Extracted records
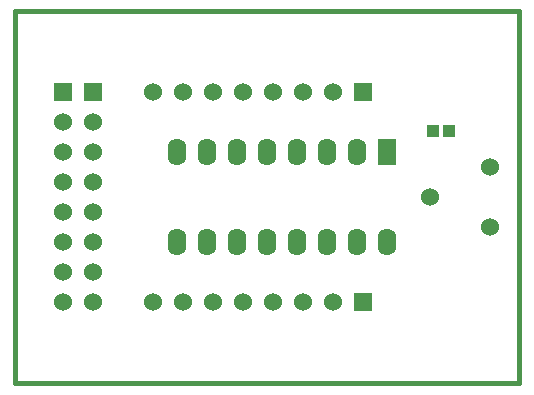
<source format=gbs>
G04 (created by PCBNEW (2013-01-23 BZR 3920)-testing) date Thu 24 Jan 2013 02:16:04 AM CET*
%MOIN*%
G04 Gerber Fmt 3.4, Leading zero omitted, Abs format*
%FSLAX34Y34*%
G01*
G70*
G90*
G04 APERTURE LIST*
%ADD10C,2.3622e-06*%
%ADD11C,0.015*%
%ADD12R,0.06X0.06*%
%ADD13C,0.06*%
%ADD14R,0.04X0.04*%
%ADD15R,0.062X0.09*%
%ADD16O,0.062X0.09*%
G04 APERTURE END LIST*
G54D10*
G54D11*
X58500Y-29800D02*
X41700Y-29800D01*
X41700Y-17400D02*
X58500Y-17400D01*
X58500Y-29800D02*
X58500Y-17400D01*
X41700Y-17400D02*
X41700Y-29800D01*
G54D12*
X44300Y-20100D03*
G54D13*
X44300Y-21100D03*
X44300Y-22100D03*
X44300Y-23100D03*
X44300Y-24100D03*
X44300Y-25100D03*
X44300Y-26100D03*
X44300Y-27100D03*
G54D12*
X43300Y-20100D03*
G54D13*
X43300Y-21100D03*
X43300Y-22100D03*
X43300Y-23100D03*
X43300Y-24100D03*
X43300Y-25100D03*
X43300Y-26100D03*
X43300Y-27100D03*
G54D12*
X53300Y-20100D03*
G54D13*
X52300Y-20100D03*
X51300Y-20100D03*
X50300Y-20100D03*
X49300Y-20100D03*
X48300Y-20100D03*
X47300Y-20100D03*
X46300Y-20100D03*
G54D12*
X53300Y-27100D03*
G54D13*
X52300Y-27100D03*
X51300Y-27100D03*
X50300Y-27100D03*
X49300Y-27100D03*
X48300Y-27100D03*
X47300Y-27100D03*
X46300Y-27100D03*
G54D14*
X55625Y-21400D03*
X56175Y-21400D03*
G54D13*
X55550Y-23600D03*
X57550Y-22600D03*
X57550Y-24600D03*
G54D15*
X54100Y-22100D03*
G54D16*
X53100Y-22100D03*
X52100Y-22100D03*
X51100Y-22100D03*
X50100Y-22100D03*
X49100Y-22100D03*
X48100Y-22100D03*
X47100Y-22100D03*
X47100Y-25100D03*
X48100Y-25100D03*
X49100Y-25100D03*
X50100Y-25100D03*
X51100Y-25100D03*
X52100Y-25100D03*
X53100Y-25100D03*
X54100Y-25100D03*
M02*

</source>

- [Goal of the exercise]
Print all data above verbatim, except pictures.

- [Answer]
<source format=gbs>
G04 (created by PCBNEW (2013-01-23 BZR 3920)-testing) date Thu 24 Jan 2013 02:16:04 AM CET*
%MOIN*%
G04 Gerber Fmt 3.4, Leading zero omitted, Abs format*
%FSLAX34Y34*%
G01*
G70*
G90*
G04 APERTURE LIST*
%ADD10C,2.3622e-06*%
%ADD11C,0.015*%
%ADD12R,0.06X0.06*%
%ADD13C,0.06*%
%ADD14R,0.04X0.04*%
%ADD15R,0.062X0.09*%
%ADD16O,0.062X0.09*%
G04 APERTURE END LIST*
G54D10*
G54D11*
X58500Y-29800D02*
X41700Y-29800D01*
X41700Y-17400D02*
X58500Y-17400D01*
X58500Y-29800D02*
X58500Y-17400D01*
X41700Y-17400D02*
X41700Y-29800D01*
G54D12*
X44300Y-20100D03*
G54D13*
X44300Y-21100D03*
X44300Y-22100D03*
X44300Y-23100D03*
X44300Y-24100D03*
X44300Y-25100D03*
X44300Y-26100D03*
X44300Y-27100D03*
G54D12*
X43300Y-20100D03*
G54D13*
X43300Y-21100D03*
X43300Y-22100D03*
X43300Y-23100D03*
X43300Y-24100D03*
X43300Y-25100D03*
X43300Y-26100D03*
X43300Y-27100D03*
G54D12*
X53300Y-20100D03*
G54D13*
X52300Y-20100D03*
X51300Y-20100D03*
X50300Y-20100D03*
X49300Y-20100D03*
X48300Y-20100D03*
X47300Y-20100D03*
X46300Y-20100D03*
G54D12*
X53300Y-27100D03*
G54D13*
X52300Y-27100D03*
X51300Y-27100D03*
X50300Y-27100D03*
X49300Y-27100D03*
X48300Y-27100D03*
X47300Y-27100D03*
X46300Y-27100D03*
G54D14*
X55625Y-21400D03*
X56175Y-21400D03*
G54D13*
X55550Y-23600D03*
X57550Y-22600D03*
X57550Y-24600D03*
G54D15*
X54100Y-22100D03*
G54D16*
X53100Y-22100D03*
X52100Y-22100D03*
X51100Y-22100D03*
X50100Y-22100D03*
X49100Y-22100D03*
X48100Y-22100D03*
X47100Y-22100D03*
X47100Y-25100D03*
X48100Y-25100D03*
X49100Y-25100D03*
X50100Y-25100D03*
X51100Y-25100D03*
X52100Y-25100D03*
X53100Y-25100D03*
X54100Y-25100D03*
M02*

</source>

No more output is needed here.